In April 2004, the firm shut down the black site at Guantanamo Bay and transferred the five prisoners to other secret sites, on the recommendation of the Justice Department, in the face of an impending U. S. Supreme Court ruling that same year granting the detainees U. S. -controlled Guantanamo Bay. Access to lawyers.

After President George W. Bush ordered Mr. Mohammed and thirteen other CIA employees to flee. When the prisoners were transferred to Guantanamo Bay in September 2006 for trial, federal agents used the same component of Camp Echo to extract likely legal confessions from what prosecutors called “clean teams. “

The question is whether the statements made by these men in 2007 are admissible in the eventual trial of Mr. Mohammed and the three men accused of being his accomplices in aiding the 19 hijackers who participated in the September 11 attacks.

Prosecutors see cross-examination as the most important piece of evidence in the death penalty case, which has been stalled in pretrial hearings since 2012. They argue that the statements were voluntary and would be admissible.

Defense attorneys argue that in 2007, Mohammed and the others were conditioned through years of torture, solitary confinement and constant surveillance by the CIA that they could not ask questions on demand.

Military judges have stayed out of the detention operation, which has recently seen 30 prisoners. The judges summoned the commanders to the court to answer questions, and the lawyers provided photographs of the detention situations as evidence to the court.

Lawyers for one of the defendants, Ammar al-Baluchi, presented the case to the judge, who spent less than 20 minutes examining the complex of wooden huts containing metal cells divided in two.

Half have a steel platform for mattress, shower, sink and toilet, also made of steel, said Alka Pradhan, Mr. Pradhan’s lawyer. Baluchi was in court on Friday to consult the sentence before his visit. It has been set up as an interrogation room and has linoleum and a padlock on the floor, where a detainee’s ankle is chained for the legal meetings that are still taking place there.

“In terms of data and beliefs,” he said, there’s also “a bump in the roof” for a while, but he didn’t say when.

In one part of Camp Echo, where the hounds visited, wooden shacks have windows. But the cabins in the part where the CIA detains and interrogates prisoners don’t need natural light unless the outside door is left open.

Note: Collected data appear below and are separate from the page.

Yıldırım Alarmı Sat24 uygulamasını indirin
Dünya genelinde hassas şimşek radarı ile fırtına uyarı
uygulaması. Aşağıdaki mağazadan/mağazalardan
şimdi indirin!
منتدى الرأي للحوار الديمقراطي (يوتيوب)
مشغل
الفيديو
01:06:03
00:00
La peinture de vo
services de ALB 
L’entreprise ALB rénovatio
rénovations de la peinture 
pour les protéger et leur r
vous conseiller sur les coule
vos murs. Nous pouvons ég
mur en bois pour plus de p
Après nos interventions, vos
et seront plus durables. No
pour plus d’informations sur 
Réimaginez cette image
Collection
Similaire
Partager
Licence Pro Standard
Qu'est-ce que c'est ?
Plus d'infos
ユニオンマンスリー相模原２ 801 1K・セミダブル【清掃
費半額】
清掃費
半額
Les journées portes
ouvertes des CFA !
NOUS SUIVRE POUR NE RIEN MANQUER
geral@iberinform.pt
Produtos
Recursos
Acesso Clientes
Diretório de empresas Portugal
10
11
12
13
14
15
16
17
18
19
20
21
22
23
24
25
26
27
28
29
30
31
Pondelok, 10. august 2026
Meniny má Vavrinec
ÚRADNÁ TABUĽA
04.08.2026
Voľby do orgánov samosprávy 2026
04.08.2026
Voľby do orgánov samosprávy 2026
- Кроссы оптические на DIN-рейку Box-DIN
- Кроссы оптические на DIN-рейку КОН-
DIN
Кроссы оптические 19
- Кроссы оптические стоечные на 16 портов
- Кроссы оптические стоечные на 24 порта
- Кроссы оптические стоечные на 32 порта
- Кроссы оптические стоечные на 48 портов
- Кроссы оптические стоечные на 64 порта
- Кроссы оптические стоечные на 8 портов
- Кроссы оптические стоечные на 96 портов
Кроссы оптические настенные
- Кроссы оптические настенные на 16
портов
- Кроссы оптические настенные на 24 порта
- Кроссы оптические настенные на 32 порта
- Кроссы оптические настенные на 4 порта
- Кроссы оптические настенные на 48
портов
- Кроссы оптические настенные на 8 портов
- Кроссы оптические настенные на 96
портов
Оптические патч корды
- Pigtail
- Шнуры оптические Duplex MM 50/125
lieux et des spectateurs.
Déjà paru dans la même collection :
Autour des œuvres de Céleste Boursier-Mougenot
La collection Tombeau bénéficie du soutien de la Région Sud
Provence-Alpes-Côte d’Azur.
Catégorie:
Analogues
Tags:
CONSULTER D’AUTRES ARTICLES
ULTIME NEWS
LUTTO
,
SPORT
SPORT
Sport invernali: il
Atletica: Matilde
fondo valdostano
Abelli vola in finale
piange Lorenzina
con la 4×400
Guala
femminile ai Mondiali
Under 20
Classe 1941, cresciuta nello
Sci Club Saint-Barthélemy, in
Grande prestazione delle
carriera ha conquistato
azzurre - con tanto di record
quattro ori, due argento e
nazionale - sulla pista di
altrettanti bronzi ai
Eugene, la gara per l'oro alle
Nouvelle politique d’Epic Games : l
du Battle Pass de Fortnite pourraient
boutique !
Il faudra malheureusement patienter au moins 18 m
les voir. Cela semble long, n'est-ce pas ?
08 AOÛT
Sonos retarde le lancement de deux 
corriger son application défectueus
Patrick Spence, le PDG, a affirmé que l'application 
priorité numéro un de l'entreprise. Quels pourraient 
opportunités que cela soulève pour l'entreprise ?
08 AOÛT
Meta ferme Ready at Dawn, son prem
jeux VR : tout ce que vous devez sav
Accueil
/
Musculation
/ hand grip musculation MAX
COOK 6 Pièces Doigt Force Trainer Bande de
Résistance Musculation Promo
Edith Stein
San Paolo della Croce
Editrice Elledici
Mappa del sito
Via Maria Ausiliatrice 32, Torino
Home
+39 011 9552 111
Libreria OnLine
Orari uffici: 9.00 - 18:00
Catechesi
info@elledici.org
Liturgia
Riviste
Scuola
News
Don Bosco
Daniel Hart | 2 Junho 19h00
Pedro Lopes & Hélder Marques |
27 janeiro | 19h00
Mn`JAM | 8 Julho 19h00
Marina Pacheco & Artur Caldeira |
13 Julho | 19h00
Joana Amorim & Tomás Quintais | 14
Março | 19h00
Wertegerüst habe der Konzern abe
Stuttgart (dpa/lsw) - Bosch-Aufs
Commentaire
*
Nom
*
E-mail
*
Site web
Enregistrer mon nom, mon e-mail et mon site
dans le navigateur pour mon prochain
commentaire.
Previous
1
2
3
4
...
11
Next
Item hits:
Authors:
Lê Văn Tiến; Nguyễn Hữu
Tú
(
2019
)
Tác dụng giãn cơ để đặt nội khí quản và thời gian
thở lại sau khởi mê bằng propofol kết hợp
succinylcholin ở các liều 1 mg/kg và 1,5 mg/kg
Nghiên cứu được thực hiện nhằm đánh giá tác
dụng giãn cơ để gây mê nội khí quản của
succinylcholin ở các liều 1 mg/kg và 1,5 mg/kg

Ms. Pradhan said the excursion was aimed at the defense team’s argument that Baluchi saw the 2007 interrogation as another step in his odyssey of torture through black sites. Interrogators said they shared McDonald’s food and chatted with him.

But Ms. Pradhan said that simply being there, in a place similar to previous black sites where he was beaten, shackled naked and deprived of sleep, “triggered an intense fear in him” that left him with no option yet to tell his interrogators what they had said. had done. I wanted to listen.

Colonel McCall left his black robe at the courthouse and drove himself and an aide to the checkpoint that controls access to the prison complex, a 15-minute ride past an Irish pub, McDonald’s and a bowling alley that serves the base of about 5,000 residents — most of whom have never been allowed inside the prison zone.

In 2019, the U.S. government declassified the fact that a portion of Camp Echo had been a black site at Guantánamo, but defense lawyers had been aware of that national security secret for years. Three defendants in the capital cases told their counsel that they had been there before.

One of them, Abd al-Rahim al-Nashiri, is accused of orchestrating al-Qaida’s suicide bombing of the U. S. destroyer Cole off the coast of Yemen on Oct. 12, 2000, in the longest-serving Guantanamo Bay case.

Last year, the Army, in charge of the case, Colonel Lanny J. Acosta Jr. , rejected statements made during federal interrogations of Mr. Nashiri at Echo in 2007, as stemming from his years of torture through the CIA.

“The FBI interview in 2007 took place in the same compound, and in all likelihood even in the same cell,” he wrote.